- PROVIDED DATA
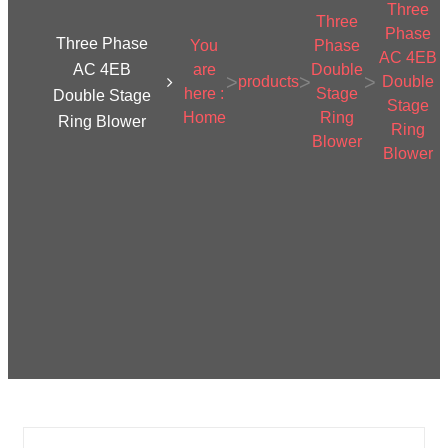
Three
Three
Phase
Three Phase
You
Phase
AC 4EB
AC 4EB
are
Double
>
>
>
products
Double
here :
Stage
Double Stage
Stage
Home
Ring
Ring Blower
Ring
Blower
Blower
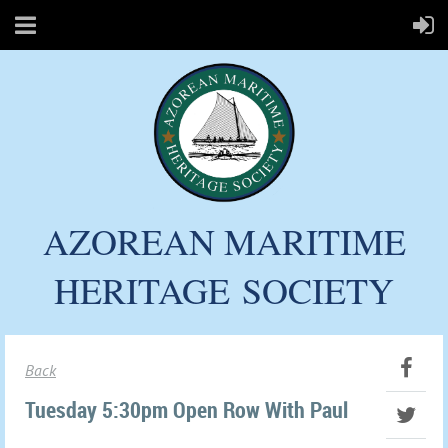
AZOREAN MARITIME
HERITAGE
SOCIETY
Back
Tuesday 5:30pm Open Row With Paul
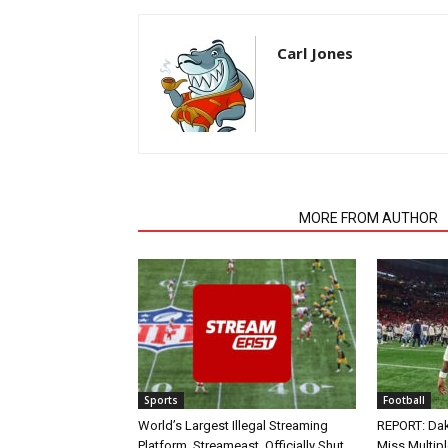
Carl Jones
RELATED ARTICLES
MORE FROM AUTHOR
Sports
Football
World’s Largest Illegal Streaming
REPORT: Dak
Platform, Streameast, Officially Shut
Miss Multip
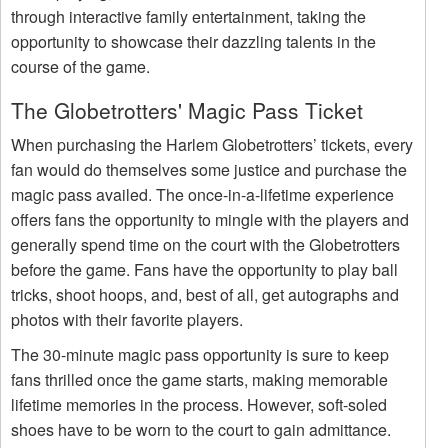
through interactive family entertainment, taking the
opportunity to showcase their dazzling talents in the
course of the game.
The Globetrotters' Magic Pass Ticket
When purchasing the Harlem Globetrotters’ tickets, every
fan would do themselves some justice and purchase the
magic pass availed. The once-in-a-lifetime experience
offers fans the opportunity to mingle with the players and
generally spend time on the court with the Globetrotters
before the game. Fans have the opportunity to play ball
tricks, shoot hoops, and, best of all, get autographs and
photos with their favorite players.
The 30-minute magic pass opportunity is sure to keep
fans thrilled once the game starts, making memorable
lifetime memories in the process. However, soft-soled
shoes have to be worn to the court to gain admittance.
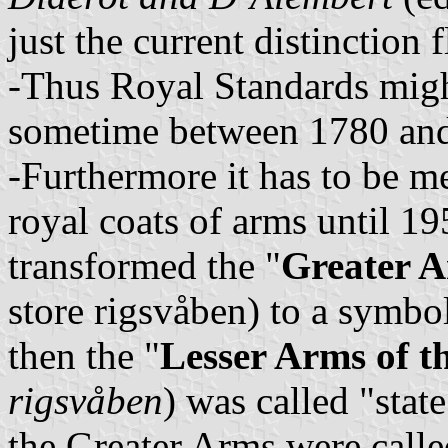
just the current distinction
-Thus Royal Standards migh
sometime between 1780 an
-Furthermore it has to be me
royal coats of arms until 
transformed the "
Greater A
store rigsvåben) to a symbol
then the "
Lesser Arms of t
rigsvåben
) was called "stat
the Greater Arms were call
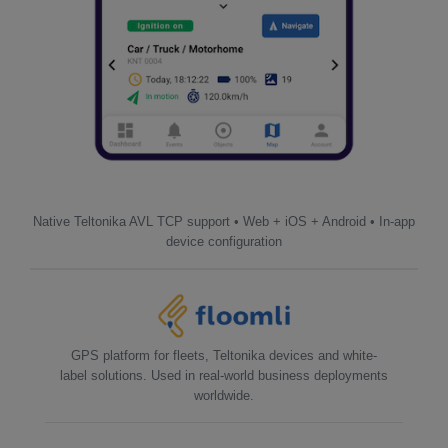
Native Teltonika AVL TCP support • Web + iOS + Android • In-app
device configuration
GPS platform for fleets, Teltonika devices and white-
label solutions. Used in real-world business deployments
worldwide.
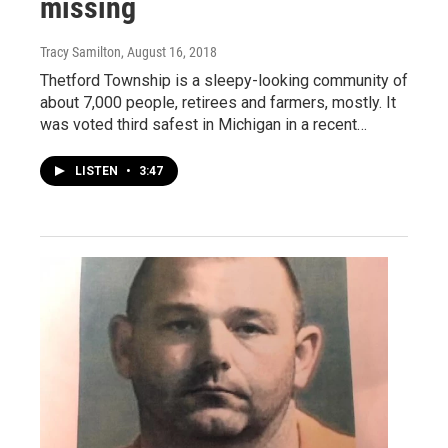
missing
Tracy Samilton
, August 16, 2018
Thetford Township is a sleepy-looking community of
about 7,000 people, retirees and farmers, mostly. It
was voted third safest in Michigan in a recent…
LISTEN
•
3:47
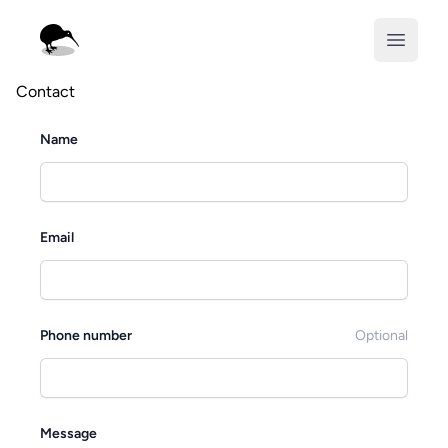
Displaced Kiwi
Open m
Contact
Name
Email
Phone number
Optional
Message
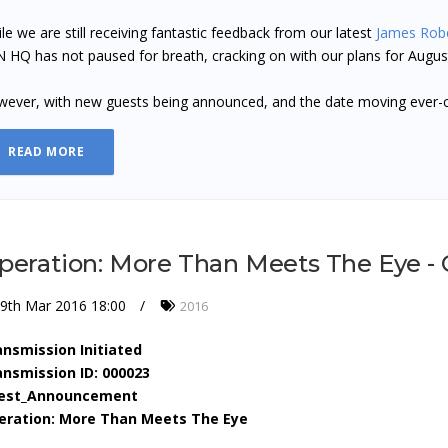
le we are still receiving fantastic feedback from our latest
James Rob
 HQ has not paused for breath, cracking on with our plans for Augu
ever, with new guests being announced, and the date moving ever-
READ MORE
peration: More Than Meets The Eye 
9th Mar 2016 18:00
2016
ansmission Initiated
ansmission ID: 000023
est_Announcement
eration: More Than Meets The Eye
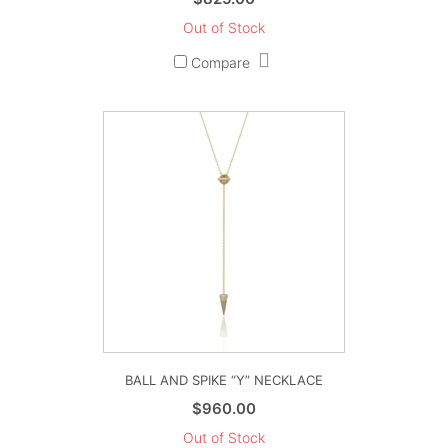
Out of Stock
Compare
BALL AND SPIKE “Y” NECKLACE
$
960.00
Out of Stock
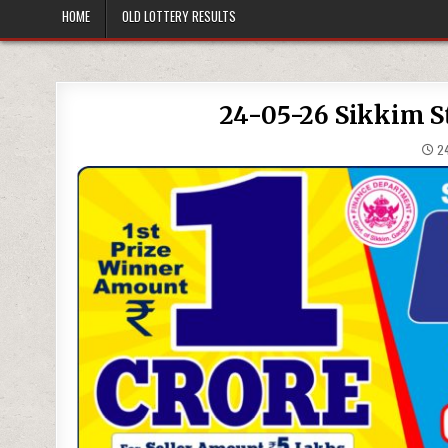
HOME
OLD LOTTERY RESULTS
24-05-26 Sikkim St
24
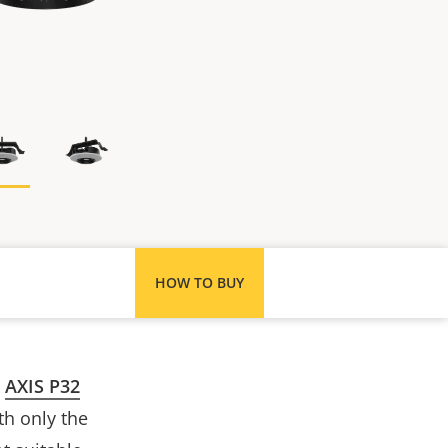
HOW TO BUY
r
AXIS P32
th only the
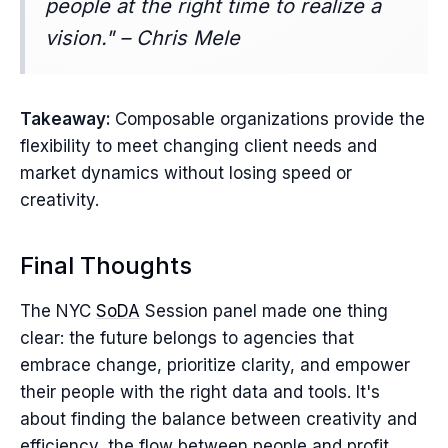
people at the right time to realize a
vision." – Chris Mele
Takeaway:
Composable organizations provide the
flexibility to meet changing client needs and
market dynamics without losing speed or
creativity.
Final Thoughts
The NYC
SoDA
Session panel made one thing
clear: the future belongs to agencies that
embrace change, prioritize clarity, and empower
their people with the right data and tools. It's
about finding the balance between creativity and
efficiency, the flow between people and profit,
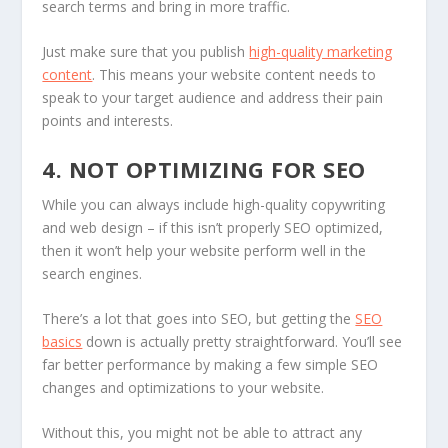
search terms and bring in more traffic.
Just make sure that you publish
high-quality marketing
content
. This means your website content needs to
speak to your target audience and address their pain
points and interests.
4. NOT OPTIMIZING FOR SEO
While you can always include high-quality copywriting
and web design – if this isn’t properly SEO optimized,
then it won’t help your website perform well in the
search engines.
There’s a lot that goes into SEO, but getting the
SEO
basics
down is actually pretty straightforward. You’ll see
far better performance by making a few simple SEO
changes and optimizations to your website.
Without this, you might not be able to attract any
--
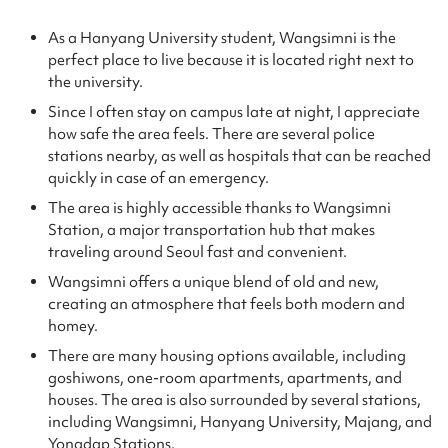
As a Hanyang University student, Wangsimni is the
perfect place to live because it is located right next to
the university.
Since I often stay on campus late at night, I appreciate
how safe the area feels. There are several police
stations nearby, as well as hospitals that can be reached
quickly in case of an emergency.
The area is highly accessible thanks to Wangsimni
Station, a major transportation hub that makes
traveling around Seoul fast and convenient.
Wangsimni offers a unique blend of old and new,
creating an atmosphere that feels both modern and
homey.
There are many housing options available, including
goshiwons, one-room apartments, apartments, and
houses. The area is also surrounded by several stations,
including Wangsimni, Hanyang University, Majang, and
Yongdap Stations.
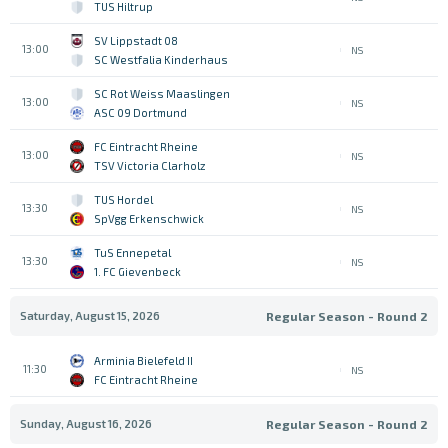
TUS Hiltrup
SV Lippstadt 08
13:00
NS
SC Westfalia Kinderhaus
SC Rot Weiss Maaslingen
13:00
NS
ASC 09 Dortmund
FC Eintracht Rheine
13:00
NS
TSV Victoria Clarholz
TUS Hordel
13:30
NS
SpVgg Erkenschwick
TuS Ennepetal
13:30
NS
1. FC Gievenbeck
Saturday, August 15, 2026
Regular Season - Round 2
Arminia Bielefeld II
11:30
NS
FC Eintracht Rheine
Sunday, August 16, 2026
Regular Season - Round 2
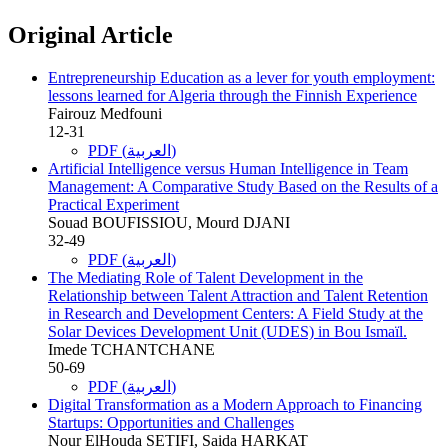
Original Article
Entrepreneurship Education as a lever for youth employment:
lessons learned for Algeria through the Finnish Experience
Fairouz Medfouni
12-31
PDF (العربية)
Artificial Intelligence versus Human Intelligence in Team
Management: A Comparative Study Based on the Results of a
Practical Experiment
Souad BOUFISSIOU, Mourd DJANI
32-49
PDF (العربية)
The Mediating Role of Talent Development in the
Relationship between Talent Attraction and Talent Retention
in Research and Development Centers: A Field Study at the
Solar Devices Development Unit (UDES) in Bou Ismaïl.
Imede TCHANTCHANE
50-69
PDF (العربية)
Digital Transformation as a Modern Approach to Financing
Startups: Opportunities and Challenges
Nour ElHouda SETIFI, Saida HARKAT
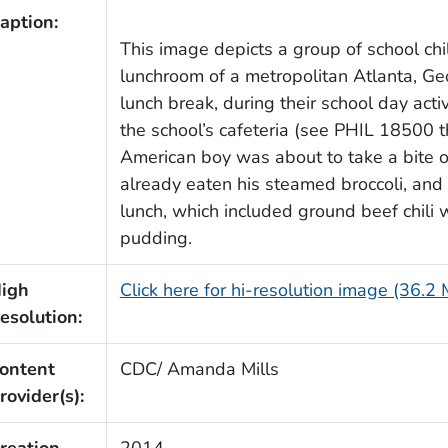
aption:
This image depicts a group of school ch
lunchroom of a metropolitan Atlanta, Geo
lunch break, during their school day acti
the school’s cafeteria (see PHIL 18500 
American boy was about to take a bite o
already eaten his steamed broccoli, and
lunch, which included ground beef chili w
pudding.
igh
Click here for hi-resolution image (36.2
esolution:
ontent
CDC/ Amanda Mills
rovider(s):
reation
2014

- REQUIRED WORK
Go through the data above and find the lines with the word "Globetrotters". Copy each of those lines.

- ANSWER TO THIS PROBLEM
The Globetrotters' Magic Pass Ticket
When purchasing the Harlem Globetrotters’ tickets, every
generally spend time on the court with the Globetrotters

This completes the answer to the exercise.